→ **Your task**
The lines to extract run from the start of the records through the line with "pinky mcp: (459, 437)", both ends included; drop the pictures.

→ **Recorded data**
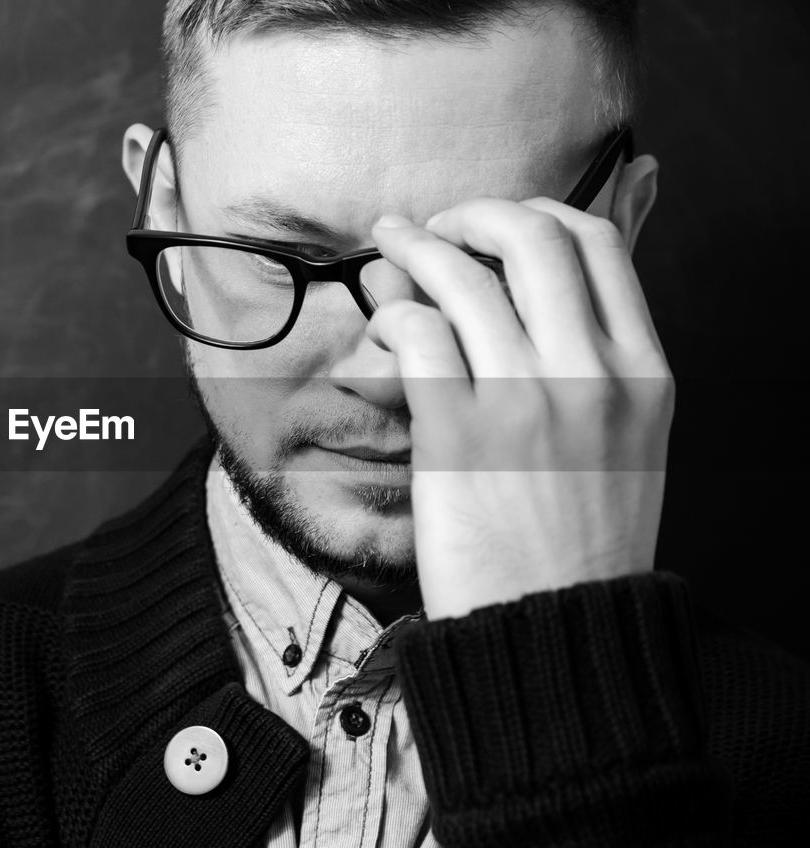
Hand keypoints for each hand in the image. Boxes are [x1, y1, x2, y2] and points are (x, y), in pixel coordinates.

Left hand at [364, 199, 673, 619]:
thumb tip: (587, 262)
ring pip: (464, 277)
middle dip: (470, 213)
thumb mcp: (627, 435)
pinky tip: (384, 325)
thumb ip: (606, 353)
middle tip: (432, 226)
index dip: (537, 211)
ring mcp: (526, 403)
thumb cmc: (582, 534)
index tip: (495, 223)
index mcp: (643, 371)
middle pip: (531, 237)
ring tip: (386, 249)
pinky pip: (419, 336)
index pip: (598, 243)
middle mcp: (591, 375)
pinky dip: (393, 313)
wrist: (554, 626)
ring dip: (413, 248)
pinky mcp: (459, 437)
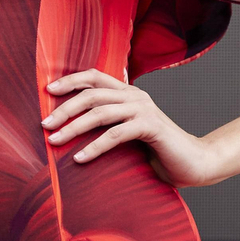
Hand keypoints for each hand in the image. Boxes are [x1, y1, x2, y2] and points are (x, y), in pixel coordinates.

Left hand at [42, 68, 224, 187]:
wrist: (195, 163)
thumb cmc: (158, 152)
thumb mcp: (128, 134)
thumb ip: (109, 126)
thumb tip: (70, 130)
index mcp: (129, 93)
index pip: (95, 77)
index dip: (71, 80)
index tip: (48, 90)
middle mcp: (136, 96)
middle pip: (92, 94)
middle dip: (64, 108)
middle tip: (44, 124)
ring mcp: (144, 110)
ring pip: (100, 112)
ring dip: (73, 127)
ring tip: (53, 141)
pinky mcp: (151, 127)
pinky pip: (116, 134)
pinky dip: (94, 147)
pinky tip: (79, 159)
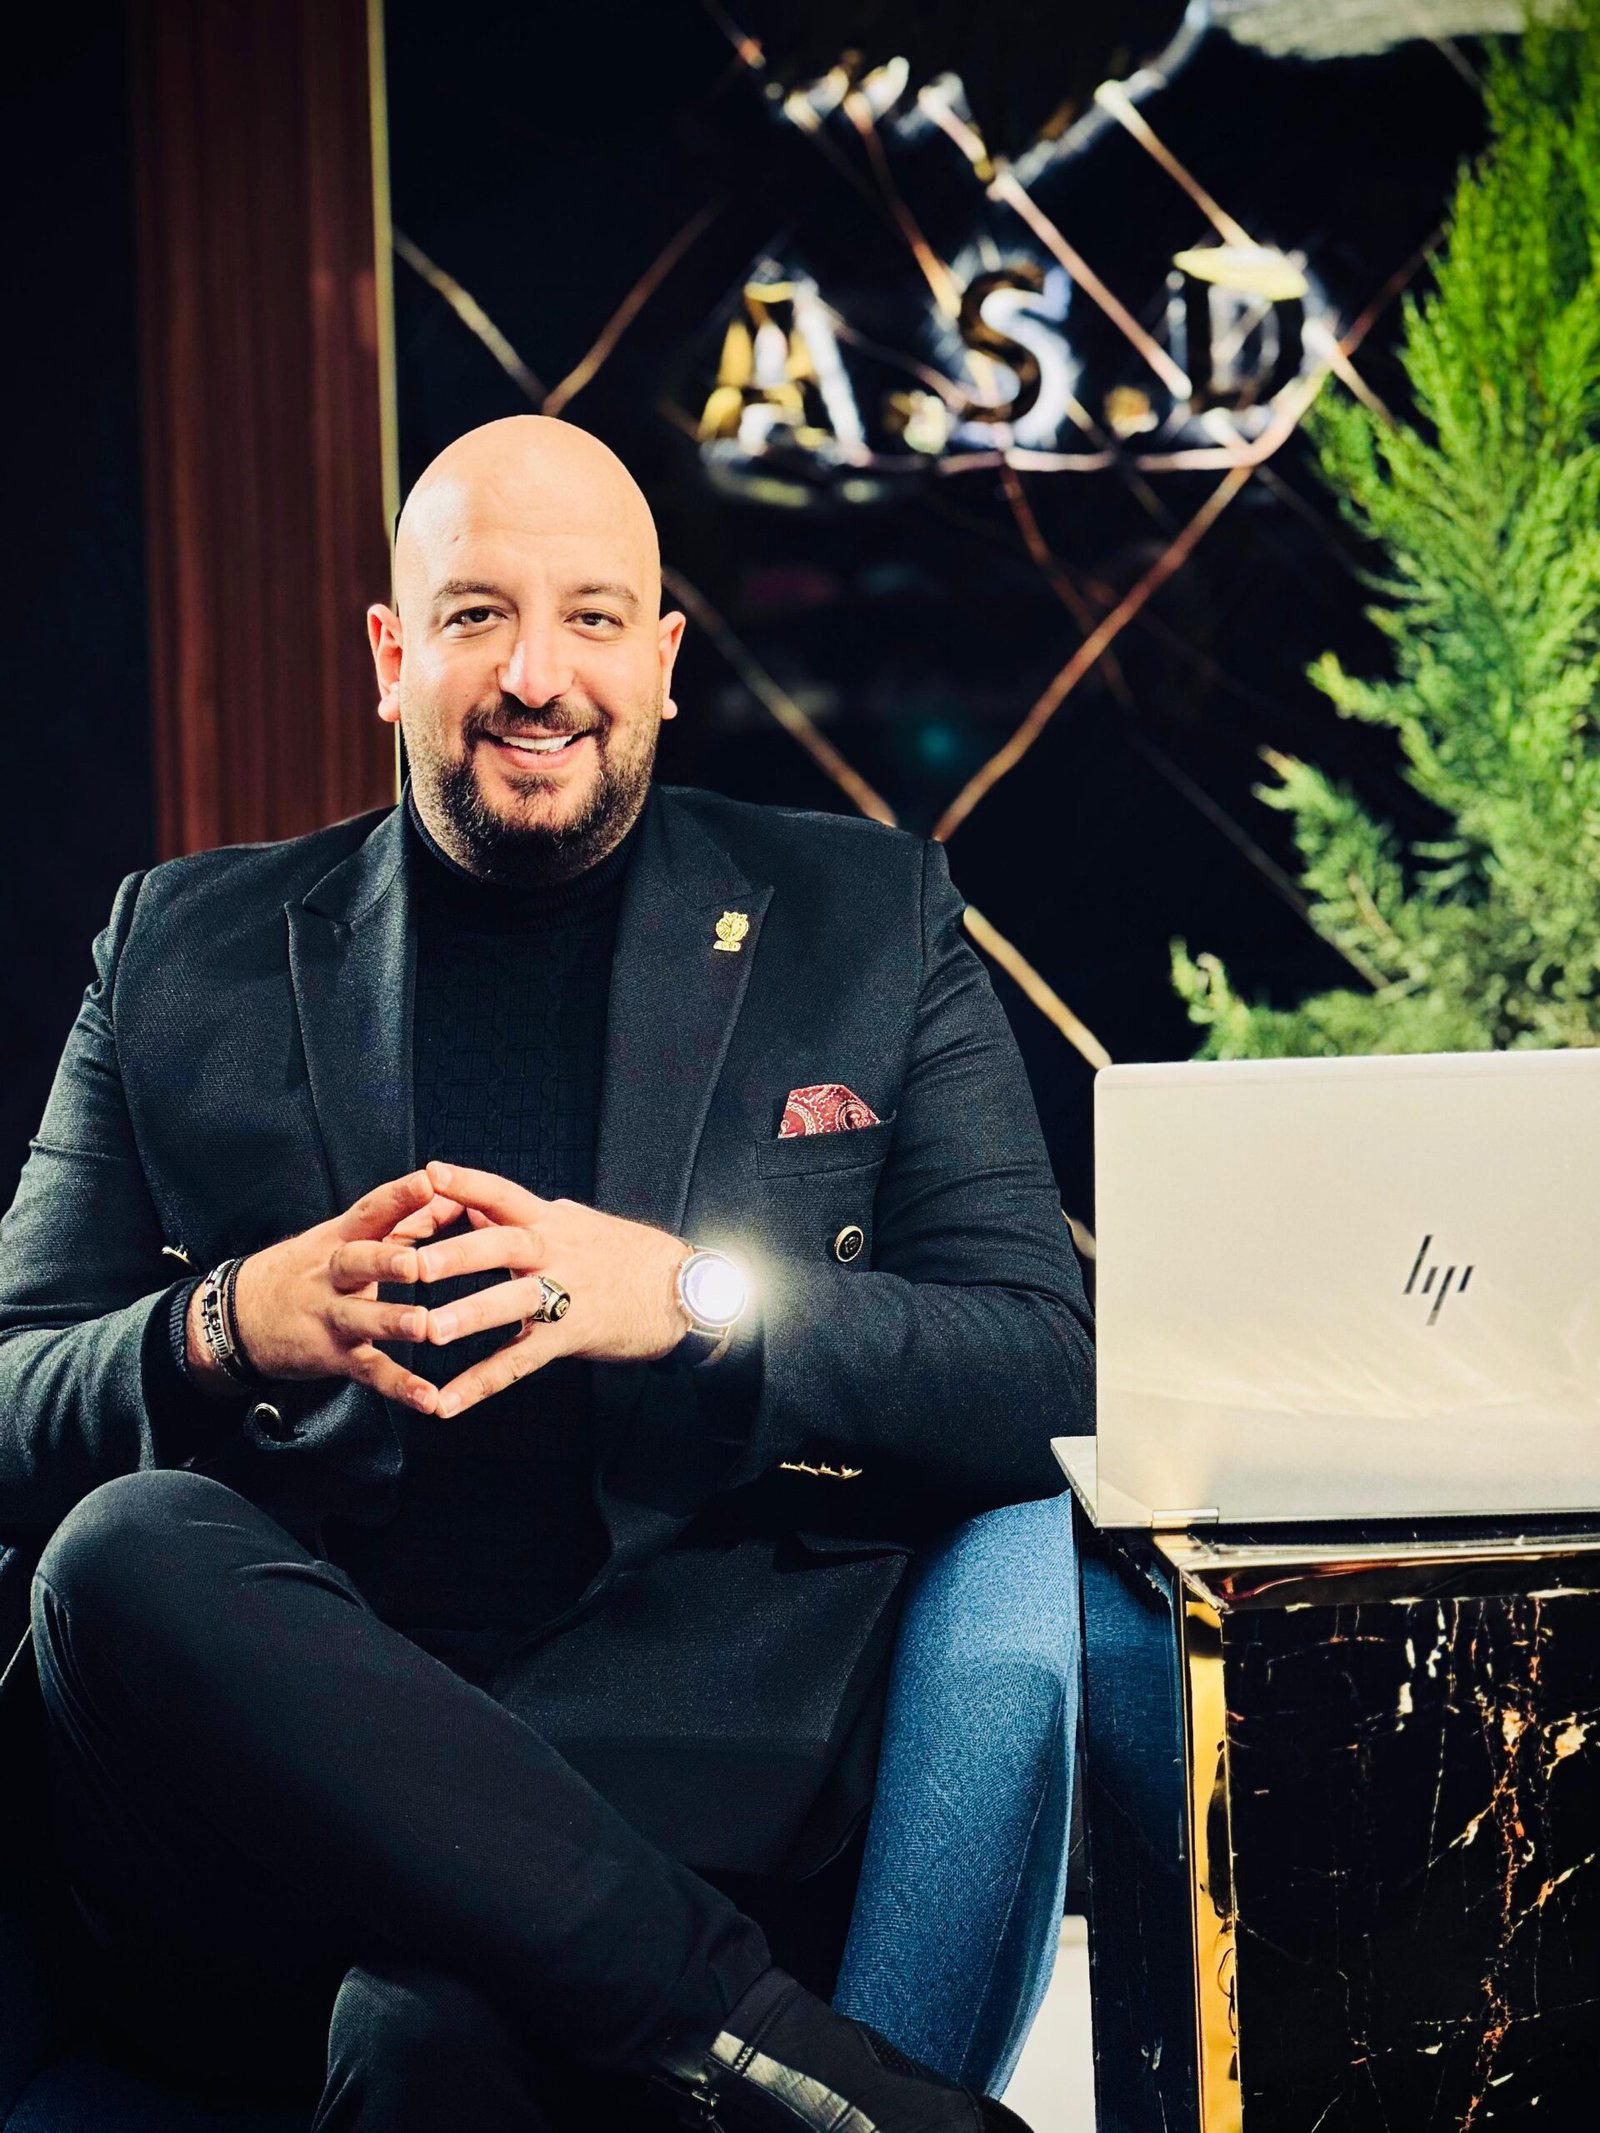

→ **Result**
Hand keypoints for each hand in the image. Boxes are [x1, y1, x2, y2] and points are (x, y), in pixel coordinates.

Left hand at [364, 199, 673, 619]:
thumb tip: (587, 262)
ring pip: (464, 277)
middle dip: (470, 213)
thumb mcp: (627, 435)
pinky tip: (384, 325)
thumb ip: (606, 353)
middle tip: (432, 226)
index dip: (537, 211)
ring mcp: (526, 403)
thumb cmc: (582, 534)
index tip: (495, 223)
index mcp: (643, 371)
middle pip: (531, 237)
ring tip: (386, 249)
pinky pip: (419, 336)
index pip: (598, 243)
middle mcp: (591, 375)
pinky dip: (393, 313)
wrist: (554, 626)
ring dip: (413, 248)
pinky mcp: (459, 437)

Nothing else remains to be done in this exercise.